- _Counting comprehension data_
┌──

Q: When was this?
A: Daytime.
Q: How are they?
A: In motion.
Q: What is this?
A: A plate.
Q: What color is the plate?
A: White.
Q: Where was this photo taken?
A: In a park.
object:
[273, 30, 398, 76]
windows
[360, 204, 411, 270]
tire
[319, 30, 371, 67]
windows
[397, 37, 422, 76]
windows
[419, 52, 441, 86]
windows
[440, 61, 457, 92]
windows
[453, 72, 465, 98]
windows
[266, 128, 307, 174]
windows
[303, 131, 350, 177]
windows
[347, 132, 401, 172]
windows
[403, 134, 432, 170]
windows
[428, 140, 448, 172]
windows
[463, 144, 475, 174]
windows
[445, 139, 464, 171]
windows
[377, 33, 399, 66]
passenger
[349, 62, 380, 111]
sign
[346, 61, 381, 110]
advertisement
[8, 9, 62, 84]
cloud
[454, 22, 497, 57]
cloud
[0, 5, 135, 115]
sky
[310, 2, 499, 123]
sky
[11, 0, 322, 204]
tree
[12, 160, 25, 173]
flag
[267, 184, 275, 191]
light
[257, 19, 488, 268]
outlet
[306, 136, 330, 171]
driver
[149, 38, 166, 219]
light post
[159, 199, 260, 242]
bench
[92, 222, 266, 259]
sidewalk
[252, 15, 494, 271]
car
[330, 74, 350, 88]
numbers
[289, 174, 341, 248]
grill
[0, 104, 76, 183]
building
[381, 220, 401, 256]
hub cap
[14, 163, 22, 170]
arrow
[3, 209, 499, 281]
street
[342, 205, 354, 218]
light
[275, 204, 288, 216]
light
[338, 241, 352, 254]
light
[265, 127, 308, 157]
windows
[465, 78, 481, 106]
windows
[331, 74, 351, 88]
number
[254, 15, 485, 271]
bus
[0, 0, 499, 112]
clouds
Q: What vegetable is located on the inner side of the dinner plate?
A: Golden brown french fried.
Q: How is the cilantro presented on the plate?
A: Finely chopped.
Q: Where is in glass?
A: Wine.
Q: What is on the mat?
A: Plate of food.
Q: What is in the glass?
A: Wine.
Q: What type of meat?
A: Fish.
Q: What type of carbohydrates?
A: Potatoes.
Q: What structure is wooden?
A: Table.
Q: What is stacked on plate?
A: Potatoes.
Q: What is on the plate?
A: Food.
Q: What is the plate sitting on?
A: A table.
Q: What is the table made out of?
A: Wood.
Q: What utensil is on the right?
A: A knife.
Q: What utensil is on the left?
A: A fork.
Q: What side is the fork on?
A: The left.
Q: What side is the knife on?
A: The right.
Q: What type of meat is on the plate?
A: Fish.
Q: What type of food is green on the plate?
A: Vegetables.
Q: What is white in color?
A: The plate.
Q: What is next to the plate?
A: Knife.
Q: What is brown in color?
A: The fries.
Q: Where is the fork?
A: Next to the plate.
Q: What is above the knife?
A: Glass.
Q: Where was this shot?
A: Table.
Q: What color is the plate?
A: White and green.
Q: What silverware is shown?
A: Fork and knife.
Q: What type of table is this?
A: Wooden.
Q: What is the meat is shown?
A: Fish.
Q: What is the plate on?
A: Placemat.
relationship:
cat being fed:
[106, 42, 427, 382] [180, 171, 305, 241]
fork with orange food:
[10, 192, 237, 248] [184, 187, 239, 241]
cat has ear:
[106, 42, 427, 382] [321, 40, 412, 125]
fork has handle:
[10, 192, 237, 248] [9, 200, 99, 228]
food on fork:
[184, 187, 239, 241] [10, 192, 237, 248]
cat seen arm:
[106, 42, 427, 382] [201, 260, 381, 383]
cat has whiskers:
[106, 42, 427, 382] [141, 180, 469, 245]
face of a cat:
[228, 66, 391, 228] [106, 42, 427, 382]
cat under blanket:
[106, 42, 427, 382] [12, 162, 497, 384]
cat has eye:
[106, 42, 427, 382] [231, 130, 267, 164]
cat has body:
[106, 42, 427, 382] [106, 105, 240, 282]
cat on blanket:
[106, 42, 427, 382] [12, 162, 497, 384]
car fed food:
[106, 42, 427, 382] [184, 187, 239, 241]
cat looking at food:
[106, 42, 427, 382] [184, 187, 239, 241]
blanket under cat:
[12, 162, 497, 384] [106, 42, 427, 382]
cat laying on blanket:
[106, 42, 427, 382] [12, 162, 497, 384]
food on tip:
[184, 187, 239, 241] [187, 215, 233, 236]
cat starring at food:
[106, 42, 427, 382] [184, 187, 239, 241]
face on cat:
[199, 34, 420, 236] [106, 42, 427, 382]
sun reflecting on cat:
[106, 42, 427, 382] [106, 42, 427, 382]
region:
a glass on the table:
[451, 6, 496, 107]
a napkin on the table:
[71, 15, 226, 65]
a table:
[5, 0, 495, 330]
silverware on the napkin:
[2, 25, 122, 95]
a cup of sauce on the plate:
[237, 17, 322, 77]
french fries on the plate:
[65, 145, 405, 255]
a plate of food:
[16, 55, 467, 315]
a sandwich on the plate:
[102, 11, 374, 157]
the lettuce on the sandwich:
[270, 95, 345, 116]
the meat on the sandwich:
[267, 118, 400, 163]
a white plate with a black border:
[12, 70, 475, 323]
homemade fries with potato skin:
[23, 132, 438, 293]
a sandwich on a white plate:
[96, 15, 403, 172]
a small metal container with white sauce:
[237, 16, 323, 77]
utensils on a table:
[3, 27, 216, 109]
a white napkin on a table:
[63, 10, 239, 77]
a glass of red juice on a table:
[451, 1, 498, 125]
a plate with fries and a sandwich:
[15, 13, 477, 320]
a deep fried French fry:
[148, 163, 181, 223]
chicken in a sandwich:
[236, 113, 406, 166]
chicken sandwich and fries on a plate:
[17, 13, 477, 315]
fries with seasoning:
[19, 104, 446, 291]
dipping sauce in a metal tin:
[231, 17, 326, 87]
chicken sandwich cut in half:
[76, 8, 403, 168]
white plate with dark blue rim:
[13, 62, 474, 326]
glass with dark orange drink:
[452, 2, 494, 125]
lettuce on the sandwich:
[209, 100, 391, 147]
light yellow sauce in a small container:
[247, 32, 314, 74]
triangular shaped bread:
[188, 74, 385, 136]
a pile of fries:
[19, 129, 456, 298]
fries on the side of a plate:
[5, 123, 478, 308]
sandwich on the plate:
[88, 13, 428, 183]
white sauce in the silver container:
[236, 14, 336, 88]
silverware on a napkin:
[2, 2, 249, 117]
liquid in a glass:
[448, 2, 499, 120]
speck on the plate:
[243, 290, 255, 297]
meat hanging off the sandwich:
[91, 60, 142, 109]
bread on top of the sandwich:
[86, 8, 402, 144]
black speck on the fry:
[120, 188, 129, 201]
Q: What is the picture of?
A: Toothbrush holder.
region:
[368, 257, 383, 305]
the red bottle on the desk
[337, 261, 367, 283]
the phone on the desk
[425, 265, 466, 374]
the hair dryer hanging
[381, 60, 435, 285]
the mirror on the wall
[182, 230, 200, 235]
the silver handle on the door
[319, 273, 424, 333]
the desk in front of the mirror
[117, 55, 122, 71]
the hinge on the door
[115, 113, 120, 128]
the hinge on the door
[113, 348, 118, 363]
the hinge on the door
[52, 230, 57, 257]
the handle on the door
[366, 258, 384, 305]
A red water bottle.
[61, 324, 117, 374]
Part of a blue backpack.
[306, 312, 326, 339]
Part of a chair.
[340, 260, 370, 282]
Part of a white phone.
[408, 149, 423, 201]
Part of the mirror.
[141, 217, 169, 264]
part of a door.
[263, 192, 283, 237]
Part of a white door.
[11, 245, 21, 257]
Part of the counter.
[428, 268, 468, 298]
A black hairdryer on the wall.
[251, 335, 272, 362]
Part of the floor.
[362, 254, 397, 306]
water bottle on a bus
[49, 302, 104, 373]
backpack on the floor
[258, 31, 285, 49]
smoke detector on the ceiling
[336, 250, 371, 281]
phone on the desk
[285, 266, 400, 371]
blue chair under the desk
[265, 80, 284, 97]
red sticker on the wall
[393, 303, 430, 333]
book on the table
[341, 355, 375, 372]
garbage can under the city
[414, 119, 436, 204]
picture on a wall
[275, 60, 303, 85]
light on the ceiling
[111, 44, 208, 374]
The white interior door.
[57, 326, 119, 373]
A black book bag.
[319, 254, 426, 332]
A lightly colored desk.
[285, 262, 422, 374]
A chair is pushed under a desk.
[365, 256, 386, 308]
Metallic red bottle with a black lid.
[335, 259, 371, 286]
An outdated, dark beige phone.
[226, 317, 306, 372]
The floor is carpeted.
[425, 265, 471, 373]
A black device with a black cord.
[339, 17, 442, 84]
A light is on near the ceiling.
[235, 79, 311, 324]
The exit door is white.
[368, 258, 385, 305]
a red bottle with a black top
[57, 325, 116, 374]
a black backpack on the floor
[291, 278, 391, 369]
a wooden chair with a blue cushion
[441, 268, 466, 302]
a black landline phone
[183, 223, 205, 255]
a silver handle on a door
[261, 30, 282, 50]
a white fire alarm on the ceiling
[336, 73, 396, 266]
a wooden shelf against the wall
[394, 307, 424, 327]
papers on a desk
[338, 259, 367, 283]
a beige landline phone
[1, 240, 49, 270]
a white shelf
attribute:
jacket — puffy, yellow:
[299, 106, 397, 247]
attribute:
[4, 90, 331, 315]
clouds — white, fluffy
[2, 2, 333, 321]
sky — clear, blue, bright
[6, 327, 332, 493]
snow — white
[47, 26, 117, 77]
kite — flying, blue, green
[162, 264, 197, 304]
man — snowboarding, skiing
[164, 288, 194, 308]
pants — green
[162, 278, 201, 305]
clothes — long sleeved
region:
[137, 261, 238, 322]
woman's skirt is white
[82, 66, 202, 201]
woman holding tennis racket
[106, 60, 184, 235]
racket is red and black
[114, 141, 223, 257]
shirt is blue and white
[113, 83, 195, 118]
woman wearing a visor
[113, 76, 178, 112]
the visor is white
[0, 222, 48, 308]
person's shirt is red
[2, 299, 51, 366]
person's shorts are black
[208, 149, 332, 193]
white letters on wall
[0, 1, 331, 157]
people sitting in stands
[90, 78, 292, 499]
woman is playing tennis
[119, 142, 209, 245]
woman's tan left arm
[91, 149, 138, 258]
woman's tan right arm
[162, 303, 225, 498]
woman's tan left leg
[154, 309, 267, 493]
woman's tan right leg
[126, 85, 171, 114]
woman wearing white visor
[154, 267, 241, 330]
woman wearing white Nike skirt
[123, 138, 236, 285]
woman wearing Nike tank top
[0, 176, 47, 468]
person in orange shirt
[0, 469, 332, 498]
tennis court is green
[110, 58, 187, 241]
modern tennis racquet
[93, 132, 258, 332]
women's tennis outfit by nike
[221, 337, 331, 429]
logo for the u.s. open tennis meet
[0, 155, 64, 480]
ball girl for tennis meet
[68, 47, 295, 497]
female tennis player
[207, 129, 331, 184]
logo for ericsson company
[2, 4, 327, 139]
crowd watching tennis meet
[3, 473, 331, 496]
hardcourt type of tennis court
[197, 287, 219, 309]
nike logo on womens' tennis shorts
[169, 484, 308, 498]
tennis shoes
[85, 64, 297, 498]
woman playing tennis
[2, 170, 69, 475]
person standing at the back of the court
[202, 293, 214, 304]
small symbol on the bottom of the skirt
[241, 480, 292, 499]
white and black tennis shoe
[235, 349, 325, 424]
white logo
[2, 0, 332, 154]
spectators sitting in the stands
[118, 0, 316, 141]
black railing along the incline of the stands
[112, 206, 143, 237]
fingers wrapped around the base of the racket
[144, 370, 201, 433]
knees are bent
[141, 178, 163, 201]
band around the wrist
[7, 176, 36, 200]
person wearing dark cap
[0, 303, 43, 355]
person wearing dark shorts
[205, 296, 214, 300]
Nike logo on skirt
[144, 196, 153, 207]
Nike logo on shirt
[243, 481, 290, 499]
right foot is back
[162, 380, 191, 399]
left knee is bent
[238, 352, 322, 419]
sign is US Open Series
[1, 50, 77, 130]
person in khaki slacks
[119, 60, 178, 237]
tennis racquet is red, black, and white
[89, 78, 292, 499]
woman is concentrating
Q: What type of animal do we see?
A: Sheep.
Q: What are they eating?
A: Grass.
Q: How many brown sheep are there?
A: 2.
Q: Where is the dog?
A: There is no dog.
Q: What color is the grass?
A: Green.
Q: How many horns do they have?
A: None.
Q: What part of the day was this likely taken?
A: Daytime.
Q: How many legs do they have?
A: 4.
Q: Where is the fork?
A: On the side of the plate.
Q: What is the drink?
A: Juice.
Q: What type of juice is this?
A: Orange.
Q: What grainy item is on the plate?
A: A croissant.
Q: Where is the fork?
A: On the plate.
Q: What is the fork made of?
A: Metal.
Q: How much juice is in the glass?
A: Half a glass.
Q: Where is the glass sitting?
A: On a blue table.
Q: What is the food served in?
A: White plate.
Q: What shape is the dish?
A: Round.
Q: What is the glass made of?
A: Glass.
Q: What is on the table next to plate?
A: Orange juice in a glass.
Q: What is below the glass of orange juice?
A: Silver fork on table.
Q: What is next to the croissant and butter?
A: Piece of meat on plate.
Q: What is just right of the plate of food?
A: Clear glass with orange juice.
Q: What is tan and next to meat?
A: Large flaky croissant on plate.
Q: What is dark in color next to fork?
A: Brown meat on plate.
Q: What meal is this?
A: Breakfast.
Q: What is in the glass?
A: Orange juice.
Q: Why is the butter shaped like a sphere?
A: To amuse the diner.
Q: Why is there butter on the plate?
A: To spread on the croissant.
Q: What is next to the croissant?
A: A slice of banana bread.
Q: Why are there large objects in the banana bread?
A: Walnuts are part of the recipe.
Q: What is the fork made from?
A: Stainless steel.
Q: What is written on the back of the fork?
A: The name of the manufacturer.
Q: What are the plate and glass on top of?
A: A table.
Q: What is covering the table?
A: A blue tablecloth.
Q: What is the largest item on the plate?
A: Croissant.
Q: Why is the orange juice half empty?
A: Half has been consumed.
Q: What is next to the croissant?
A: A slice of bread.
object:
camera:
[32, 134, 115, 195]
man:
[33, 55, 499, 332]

└──

- _Your assignment_
Swap "dish" for "bowl" in the lines from the one containing "[85, 64, 297, 498]" through the one containing "A: Silver fork on table.". Give back only those lines, with everything else left as it is.

- _Response area_
[85, 64, 297, 498]
woman playing tennis
[2, 170, 69, 475]
person standing at the back of the court
[202, 293, 214, 304]
small symbol on the bottom of the skirt
[241, 480, 292, 499]
white and black tennis shoe
[235, 349, 325, 424]
white logo
[2, 0, 332, 154]
spectators sitting in the stands
[118, 0, 316, 141]
black railing along the incline of the stands
[112, 206, 143, 237]
fingers wrapped around the base of the racket
[144, 370, 201, 433]
knees are bent
[141, 178, 163, 201]
band around the wrist
[7, 176, 36, 200]
person wearing dark cap
[0, 303, 43, 355]
person wearing dark shorts
[205, 296, 214, 300]
Nike logo on skirt
[144, 196, 153, 207]
Nike logo on shirt
[243, 481, 290, 499]
right foot is back
[162, 380, 191, 399]
left knee is bent
[238, 352, 322, 419]
sign is US Open Series
[1, 50, 77, 130]
person in khaki slacks
[119, 60, 178, 237]
tennis racquet is red, black, and white
[89, 78, 292, 499]
woman is concentrating
Q: What type of animal do we see?
A: Sheep.
Q: What are they eating?
A: Grass.
Q: How many brown sheep are there?
A: 2.
Q: Where is the dog?
A: There is no dog.
Q: What color is the grass?
A: Green.
Q: How many horns do they have?
A: None.
Q: What part of the day was this likely taken?
A: Daytime.
Q: How many legs do they have?
A: 4.
Q: Where is the fork?
A: On the side of the plate.
Q: What is the drink?
A: Juice.
Q: What type of juice is this?
A: Orange.
Q: What grainy item is on the plate?
A: A croissant.
Q: Where is the fork?
A: On the plate.
Q: What is the fork made of?
A: Metal.
Q: How much juice is in the glass?
A: Half a glass.
Q: Where is the glass sitting?
A: On a blue table.
Q: What is the food served in?
A: White plate.
Q: What shape is the bowl?
A: Round.
Q: What is the glass made of?
A: Glass.
Q: What is on the table next to plate?
A: Orange juice in a glass.
Q: What is below the glass of orange juice?
A: Silver fork on table.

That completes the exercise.